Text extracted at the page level
= Beginning of Section =
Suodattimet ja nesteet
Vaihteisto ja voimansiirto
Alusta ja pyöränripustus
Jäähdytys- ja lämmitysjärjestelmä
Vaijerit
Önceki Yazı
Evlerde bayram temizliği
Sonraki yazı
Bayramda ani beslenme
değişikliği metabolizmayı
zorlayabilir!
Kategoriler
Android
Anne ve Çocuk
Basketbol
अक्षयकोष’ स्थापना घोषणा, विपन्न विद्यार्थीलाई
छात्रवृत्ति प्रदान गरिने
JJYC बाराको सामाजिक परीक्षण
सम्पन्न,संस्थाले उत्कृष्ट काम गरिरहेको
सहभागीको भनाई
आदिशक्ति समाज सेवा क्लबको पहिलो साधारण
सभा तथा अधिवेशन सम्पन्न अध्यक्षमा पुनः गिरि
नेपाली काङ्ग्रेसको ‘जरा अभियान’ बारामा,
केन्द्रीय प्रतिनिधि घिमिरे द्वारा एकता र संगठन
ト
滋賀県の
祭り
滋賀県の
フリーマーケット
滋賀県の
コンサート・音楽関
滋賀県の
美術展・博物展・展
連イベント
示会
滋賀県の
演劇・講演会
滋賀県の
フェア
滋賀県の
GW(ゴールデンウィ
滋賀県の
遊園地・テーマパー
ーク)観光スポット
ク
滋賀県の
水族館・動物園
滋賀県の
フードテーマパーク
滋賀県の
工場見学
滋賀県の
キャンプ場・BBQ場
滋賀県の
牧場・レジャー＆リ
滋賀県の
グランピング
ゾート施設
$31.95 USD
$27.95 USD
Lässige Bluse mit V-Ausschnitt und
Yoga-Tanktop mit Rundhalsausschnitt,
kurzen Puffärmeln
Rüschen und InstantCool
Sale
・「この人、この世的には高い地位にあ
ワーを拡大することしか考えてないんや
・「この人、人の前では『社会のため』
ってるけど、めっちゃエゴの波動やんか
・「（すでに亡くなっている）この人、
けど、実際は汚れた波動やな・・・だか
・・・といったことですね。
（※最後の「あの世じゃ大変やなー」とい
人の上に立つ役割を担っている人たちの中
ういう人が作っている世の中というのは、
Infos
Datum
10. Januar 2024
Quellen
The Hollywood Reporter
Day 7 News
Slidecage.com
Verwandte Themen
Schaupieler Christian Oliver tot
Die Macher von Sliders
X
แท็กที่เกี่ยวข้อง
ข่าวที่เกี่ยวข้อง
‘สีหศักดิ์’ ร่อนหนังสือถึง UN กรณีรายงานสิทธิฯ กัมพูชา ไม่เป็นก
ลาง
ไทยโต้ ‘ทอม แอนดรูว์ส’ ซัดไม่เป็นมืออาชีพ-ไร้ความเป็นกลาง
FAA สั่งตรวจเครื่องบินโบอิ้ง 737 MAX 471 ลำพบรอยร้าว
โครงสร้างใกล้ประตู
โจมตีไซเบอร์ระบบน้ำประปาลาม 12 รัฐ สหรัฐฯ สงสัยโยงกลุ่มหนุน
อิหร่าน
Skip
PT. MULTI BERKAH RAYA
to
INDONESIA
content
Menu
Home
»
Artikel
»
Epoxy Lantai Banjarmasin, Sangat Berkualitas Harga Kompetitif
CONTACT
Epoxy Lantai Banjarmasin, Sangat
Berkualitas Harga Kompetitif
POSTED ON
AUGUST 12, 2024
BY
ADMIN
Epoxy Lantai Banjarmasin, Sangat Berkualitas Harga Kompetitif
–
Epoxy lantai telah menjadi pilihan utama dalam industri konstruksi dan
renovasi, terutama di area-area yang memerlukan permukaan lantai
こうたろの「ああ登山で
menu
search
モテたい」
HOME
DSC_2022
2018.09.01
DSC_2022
= End of Section =
= Beginning of Section =
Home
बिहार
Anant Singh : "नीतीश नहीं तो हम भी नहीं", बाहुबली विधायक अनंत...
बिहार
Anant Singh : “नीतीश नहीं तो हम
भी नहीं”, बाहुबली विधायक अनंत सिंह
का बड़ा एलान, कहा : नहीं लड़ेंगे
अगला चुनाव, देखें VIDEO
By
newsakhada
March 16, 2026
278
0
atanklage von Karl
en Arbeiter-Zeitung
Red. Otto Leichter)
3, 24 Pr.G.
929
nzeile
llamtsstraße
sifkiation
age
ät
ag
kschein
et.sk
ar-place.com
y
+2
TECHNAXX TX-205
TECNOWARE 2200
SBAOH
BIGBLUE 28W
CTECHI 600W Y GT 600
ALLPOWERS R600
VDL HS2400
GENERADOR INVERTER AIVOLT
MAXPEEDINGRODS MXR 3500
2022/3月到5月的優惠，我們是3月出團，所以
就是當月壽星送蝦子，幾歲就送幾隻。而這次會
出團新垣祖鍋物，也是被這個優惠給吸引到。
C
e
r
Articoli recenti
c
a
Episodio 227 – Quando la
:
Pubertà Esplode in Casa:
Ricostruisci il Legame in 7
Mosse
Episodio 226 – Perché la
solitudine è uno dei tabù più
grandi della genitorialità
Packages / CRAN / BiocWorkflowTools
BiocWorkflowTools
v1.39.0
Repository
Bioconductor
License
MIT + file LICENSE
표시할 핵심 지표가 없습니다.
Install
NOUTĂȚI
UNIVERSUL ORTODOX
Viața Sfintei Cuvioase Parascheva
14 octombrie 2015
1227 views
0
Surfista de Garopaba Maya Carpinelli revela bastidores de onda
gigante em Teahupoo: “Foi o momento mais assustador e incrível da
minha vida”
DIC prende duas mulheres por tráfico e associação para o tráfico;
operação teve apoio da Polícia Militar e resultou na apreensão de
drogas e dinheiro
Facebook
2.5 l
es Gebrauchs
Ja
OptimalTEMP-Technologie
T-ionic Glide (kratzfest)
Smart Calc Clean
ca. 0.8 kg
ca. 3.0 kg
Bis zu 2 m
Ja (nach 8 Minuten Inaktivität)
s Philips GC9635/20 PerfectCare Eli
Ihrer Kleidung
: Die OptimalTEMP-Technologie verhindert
= End of Section =
Directive: Count the lines in the records that contain the string "Episodio", treating uppercase and lowercase as different. Reply with the number alone.

Response to the exercise: 2